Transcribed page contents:

::::

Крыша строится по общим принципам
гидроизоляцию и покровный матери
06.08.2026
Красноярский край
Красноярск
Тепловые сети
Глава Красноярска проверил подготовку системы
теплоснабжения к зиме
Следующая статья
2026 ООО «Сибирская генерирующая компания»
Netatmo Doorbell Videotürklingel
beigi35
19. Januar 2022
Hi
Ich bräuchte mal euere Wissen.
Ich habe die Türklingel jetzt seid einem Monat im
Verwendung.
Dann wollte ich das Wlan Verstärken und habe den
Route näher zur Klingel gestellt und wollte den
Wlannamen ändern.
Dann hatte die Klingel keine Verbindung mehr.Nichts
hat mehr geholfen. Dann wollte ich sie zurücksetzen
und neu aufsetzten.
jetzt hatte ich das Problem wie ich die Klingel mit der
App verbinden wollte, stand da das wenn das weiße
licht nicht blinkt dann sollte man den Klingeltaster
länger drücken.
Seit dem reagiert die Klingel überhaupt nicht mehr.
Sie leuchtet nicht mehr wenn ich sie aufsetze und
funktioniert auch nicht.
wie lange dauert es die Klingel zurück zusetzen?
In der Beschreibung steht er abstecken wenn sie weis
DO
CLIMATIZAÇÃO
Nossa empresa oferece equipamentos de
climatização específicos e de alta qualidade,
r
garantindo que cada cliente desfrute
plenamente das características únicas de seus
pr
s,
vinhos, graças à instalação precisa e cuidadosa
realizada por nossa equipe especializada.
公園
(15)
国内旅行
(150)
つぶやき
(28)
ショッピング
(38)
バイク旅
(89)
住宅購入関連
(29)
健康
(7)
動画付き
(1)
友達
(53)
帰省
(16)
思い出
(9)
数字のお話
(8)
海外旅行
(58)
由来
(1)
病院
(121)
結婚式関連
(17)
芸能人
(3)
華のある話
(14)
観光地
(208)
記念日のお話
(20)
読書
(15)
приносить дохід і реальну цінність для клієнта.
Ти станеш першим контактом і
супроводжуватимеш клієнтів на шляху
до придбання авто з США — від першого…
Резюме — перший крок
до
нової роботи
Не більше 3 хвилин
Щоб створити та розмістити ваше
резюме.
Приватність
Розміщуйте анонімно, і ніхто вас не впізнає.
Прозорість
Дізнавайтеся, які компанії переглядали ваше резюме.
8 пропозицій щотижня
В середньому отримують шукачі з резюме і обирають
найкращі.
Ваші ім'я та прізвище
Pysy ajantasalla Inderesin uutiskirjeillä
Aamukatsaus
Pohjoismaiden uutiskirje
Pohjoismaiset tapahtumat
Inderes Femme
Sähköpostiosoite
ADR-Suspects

::::

Can you quote exactly the lines from the one containing "Pohjoismaiden uutiskirje" through the last line of the records above, and nothing else?

# The answer
Pohjoismaiden uutiskirje
Pohjoismaiset tapahtumat
Inderes Femme
Sähköpostiosoite
ADR-Suspects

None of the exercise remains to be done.